_Exercise description_
Reproduce the listing from its first line up to and including the line with "гортензия после посадки", replacing "Ландшафт и декор" with "Сад и дом" and leaving everything else unchanged.

_Records to process_
______________________________

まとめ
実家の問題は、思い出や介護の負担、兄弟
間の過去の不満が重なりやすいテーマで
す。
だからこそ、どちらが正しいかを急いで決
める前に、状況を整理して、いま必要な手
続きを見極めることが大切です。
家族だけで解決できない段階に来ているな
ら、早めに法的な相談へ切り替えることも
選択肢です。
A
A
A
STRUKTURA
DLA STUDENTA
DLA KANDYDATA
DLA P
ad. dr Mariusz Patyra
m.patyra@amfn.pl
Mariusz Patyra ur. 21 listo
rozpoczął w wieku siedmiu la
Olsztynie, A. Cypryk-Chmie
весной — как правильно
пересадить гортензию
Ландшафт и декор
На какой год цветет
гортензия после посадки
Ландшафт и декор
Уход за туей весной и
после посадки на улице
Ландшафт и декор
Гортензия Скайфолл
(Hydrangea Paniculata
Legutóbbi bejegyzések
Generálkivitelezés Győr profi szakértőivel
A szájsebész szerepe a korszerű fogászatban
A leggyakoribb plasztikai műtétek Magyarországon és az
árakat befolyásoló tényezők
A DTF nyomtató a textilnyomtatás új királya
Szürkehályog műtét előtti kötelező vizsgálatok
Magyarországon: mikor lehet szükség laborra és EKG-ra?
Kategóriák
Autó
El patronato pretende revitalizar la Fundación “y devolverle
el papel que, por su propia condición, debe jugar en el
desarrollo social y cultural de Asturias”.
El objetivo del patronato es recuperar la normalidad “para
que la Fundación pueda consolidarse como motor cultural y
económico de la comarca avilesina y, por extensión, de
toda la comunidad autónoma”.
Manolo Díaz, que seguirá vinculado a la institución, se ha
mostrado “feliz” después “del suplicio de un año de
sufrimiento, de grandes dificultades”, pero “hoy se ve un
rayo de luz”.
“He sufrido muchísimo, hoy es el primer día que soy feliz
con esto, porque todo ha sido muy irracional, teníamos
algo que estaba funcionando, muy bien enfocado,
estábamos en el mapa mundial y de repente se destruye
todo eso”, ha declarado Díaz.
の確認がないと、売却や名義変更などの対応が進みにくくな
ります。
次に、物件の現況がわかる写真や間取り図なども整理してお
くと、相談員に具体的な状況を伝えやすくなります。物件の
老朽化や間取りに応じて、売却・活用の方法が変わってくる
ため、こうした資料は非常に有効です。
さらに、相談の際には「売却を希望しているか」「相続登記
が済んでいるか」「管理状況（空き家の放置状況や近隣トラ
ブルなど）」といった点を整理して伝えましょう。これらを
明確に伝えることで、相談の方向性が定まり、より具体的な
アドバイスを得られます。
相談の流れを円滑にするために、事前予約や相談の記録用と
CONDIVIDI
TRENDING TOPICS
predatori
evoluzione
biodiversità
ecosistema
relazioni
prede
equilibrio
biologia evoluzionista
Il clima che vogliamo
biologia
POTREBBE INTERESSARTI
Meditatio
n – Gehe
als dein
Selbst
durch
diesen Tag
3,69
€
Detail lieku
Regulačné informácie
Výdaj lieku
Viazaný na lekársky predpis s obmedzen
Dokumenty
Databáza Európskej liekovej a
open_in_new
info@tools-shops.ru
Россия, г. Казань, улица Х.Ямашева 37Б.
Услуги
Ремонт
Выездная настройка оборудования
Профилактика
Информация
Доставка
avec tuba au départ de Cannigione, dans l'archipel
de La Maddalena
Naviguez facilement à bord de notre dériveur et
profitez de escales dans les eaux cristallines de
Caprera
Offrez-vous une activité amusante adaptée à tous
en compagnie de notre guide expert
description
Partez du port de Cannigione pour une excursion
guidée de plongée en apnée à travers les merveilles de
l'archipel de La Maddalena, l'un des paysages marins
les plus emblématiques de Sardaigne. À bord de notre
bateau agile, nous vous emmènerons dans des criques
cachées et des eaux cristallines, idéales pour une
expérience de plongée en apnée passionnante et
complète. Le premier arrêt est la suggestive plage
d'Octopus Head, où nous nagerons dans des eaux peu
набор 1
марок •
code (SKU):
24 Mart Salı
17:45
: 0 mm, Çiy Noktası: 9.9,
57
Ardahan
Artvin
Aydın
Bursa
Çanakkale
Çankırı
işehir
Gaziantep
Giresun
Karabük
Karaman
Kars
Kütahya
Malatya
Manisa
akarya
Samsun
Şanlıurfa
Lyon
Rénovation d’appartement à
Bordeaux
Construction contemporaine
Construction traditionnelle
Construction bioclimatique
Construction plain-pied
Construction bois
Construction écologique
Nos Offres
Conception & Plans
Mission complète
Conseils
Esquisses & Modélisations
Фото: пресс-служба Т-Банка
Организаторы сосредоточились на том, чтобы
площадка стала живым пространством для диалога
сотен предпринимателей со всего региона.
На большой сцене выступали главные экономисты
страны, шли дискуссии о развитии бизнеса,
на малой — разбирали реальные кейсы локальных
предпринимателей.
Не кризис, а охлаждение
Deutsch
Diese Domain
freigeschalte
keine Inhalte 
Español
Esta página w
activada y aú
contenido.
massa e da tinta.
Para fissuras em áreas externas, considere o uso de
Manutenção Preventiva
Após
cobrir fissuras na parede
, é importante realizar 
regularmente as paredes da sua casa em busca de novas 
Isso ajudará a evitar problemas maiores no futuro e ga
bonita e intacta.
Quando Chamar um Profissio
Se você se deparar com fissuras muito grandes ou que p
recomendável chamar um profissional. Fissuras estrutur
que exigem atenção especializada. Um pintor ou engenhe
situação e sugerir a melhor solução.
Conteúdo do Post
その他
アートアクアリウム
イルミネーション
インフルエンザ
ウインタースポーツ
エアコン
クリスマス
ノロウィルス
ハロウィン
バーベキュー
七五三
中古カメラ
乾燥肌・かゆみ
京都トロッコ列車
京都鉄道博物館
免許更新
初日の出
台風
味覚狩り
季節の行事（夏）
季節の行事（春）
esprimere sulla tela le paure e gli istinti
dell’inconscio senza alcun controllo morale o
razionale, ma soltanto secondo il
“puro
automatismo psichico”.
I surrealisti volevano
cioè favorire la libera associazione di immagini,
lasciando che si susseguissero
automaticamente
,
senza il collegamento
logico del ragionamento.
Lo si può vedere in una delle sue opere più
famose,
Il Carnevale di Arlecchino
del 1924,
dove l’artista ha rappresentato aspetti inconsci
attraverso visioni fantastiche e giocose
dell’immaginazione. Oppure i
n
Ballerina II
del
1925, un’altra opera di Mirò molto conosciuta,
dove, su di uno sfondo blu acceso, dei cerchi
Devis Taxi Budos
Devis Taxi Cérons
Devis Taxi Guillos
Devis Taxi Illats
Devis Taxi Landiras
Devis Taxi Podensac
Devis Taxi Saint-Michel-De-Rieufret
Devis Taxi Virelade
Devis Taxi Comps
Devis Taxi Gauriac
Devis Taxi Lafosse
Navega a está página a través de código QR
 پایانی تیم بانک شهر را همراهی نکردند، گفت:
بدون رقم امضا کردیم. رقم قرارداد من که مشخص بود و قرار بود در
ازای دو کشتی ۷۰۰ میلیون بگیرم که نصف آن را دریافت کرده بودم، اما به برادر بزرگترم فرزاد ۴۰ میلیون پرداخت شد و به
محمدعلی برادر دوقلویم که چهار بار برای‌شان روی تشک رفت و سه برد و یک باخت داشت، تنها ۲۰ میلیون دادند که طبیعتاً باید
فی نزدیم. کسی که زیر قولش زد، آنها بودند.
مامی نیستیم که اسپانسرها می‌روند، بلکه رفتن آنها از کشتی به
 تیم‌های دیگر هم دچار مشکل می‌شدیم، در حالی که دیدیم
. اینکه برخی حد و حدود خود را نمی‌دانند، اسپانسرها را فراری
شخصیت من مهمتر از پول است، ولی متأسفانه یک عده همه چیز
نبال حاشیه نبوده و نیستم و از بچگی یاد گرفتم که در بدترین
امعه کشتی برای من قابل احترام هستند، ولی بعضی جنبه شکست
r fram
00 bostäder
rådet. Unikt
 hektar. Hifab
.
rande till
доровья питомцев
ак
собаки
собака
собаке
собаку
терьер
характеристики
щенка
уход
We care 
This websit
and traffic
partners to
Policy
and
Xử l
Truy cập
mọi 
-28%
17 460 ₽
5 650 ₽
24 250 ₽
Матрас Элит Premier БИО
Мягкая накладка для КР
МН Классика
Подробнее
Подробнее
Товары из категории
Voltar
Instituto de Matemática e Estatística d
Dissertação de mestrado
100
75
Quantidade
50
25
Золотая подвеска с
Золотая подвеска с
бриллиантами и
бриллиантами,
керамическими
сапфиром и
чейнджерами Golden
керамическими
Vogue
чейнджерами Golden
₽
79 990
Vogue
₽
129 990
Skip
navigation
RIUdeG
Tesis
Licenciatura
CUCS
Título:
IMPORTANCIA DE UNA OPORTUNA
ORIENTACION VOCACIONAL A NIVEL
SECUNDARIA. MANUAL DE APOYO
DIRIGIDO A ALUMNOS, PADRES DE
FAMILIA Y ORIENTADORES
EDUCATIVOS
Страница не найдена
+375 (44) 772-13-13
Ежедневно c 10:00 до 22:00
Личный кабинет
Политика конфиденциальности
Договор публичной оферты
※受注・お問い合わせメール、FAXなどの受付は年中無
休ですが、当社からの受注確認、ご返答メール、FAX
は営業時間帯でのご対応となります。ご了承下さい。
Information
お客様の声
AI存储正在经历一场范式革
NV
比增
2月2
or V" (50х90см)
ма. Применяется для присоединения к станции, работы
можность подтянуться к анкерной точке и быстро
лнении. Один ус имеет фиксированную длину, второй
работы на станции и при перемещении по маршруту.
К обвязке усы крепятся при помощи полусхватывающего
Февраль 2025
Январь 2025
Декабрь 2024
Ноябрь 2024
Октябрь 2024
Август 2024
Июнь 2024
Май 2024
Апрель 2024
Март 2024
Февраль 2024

______________________________

_Task solution_
まとめ
実家の問題は、思い出や介護の負担、兄弟
間の過去の不満が重なりやすいテーマで
す。
だからこそ、どちらが正しいかを急いで決
める前に、状況を整理して、いま必要な手
続きを見極めることが大切です。
家族だけで解決できない段階に来ているな
ら、早めに法的な相談へ切り替えることも
選択肢です。
A
A
A
STRUKTURA
DLA STUDENTA
DLA KANDYDATA
DLA P
ad. dr Mariusz Patyra
m.patyra@amfn.pl
Mariusz Patyra ur. 21 listo
rozpoczął w wieku siedmiu la
Olsztynie, A. Cypryk-Chmie
весной — как правильно
пересадить гортензию
Сад и дом
На какой год цветет
гортензия после посадки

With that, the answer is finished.